Город теперь действительно рай, утраченный, потерянный героем - старым Адамом. Юность героя забежала вперёд во времени, превращаясь в новых Адама и Еву. Новостройки - новый рай: отсюда начинается движение, новый виток жизни.

С тринадцатой строфы начинает песню С.Сурга­нова. Можно прослушать её ещё раз, но показать другой клип, видеоряд которого переносит нас в Венецию: от причала мы проплывём по лагуне до острова Сан-Микеле и вместе с героиней дойдём до могилы Иосифа Бродского.

В стихотворение врываются вопросы, усиливая напряжение повторами, словно герой никак не может найти на них ответы. Всматриваясь в прошлое, он испытывает сомнение в том, что это было именно с ним. Создаётся впечатление, что прошлое так отдалено от героя, что он его почти не помнит, не узнаёт. Казалось бы, неподвижный мир на деле оказывается подвижным, хотя изменения на первый взгляд неуловимы.

Однако перемены не отменяют одиночества, на которое обречён герой. Опять звучит вариация уже знакомой темы разлуки-смерти. Образ юности, как и предполагалось ранее, связан с зимой. Она не вернётся. Страх смерти, вечной разлуки преодолевается от строфы к строфе и разрешается в эпитете “бестревожно”. Ведь уйдя из жизни раньше (“обогнав”), ты дождёшься всех, кто сделает это позднее, а они, в свою очередь, не опоздают (“невозможно отстать”).
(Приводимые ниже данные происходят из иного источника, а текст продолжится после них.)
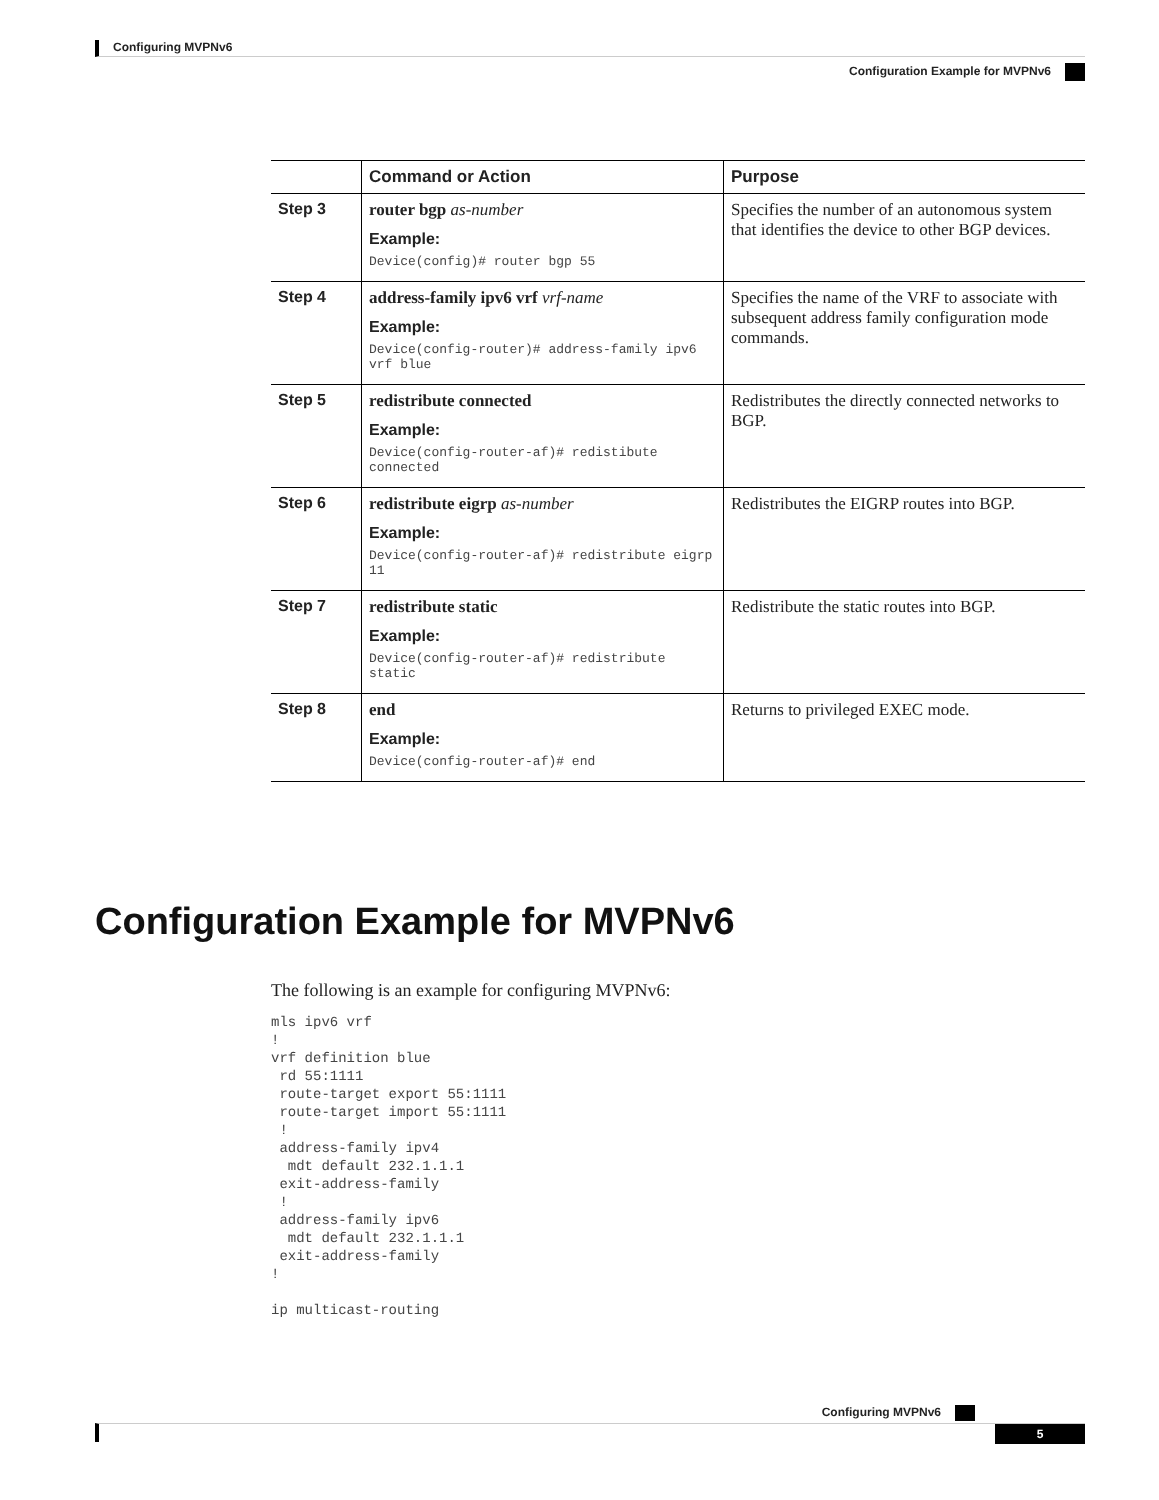Configuring MVPNv6
Configuration Example for MVPNv6
| | Command or Action | Purpose |
| --- | --- | --- |
| Step 3 | router bgp as-number Example: Device(config)# router bgp 55 | Specifies the number of an autonomous system that identifies the device to other BGP devices. |
| Step 4 | address-family ipv6 vrf vrf-name Example: Device(config-router)# address-family ipv6 vrf blue | Specifies the name of the VRF to associate with subsequent address family configuration mode commands. |
| Step 5 | redistribute connected Example: Device(config-router-af)# redistibute connected | Redistributes the directly connected networks to BGP. |
| Step 6 | redistribute eigrp as-number Example: Device(config-router-af)# redistribute eigrp 11 | Redistributes the EIGRP routes into BGP. |
| Step 7 | redistribute static Example: Device(config-router-af)# redistribute static | Redistribute the static routes into BGP. |
| Step 8 | end Example: Device(config-router-af)# end | Returns to privileged EXEC mode. |
Configuration Example for MVPNv6
The following is an example for configuring MVPNv6:
mls ipv6 vrf
!
vrf definition blue
 rd 55:1111
 route-target export 55:1111
 route-target import 55:1111
 !
 address-family ipv4
  mdt default 232.1.1.1
 exit-address-family
 !
 address-family ipv6
  mdt default 232.1.1.1
 exit-address-family
!

ip multicast-routing
Configuring MVPNv6
5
Начало шестнадцатой строфы задаёт образ посмертия, некоей страны, куда отправимся все мы рано или поздно. Ад или рай - постоянный предмет воспевания в поэзии, шире - в искусстве. Что это на самом деле, неизвестно. Потому и рождается вопрос у героя: не любовь ли это? На него он сам даёт отрицательный ответ. Впрочем, в следующей строфе отрицание сменится новым утверждением: “Это - вечная жизнь: поразительный мост, неумолчное слово...” Вся строфа - называние, попытка дать определение вечной жизни. Как у Пастернака в «Определении поэзии»: “Это - …” Но удивительно то, что пространство вечной жизни заполняется образами жизни земной, её яркими росчерками. Казалось бы, стихотворение пришло к логическому завершению, но поэт пишет ещё 4 строфы. В них он вновь обращается к самому себе в своём настоящем. Предчувствие неизбежности отрыва от привычных, любимых мест разворачивается в финальных строфах в откровение. Обращение героя к самому себе звучит горько-иронически и в то же время стоически.

В последних строфах - предсказание того, что произойдёт только через десять лет. Встреча с юностью оборачивается прощанием с родиной и началом пути к самому себе, от окраины своей души - к её сути.

После прогулки ученики по желанию выполняют одно из заданий, которое позволит им обобщить полученные впечатления и родившиеся мысли, реализовать творческие способности.

1. Если бы вам выпала возможность взять у ­Иосифа Бродского интервью, то какие вопросы вы бы ему задали?
2. Напишите эссе, выразив своё представление о лике и душе вашего города. Подберите или сделайте иллюстрации к своему сочинению.
3. Сделайте фотоальбом «Лики моего города» и сопроводите его стихами или прозаическими зарисовками.
4. Стихотворение А.С. Пушкина «Осень» завершается вопросом “Куда ж нам плыть?” Как бы вы ответили на него?
5. Напишите рассказ о встрече со своей юностью.

Мы не имеем возможности цитировать и разбирать всё стихотворение из соображений объёма. Заинтересовавшиеся читатели самостоятельно найдут текст стихотворения в книге или Интернете. Мы наметим только некоторые линии для его восприятия, совершив обзор последующих строф.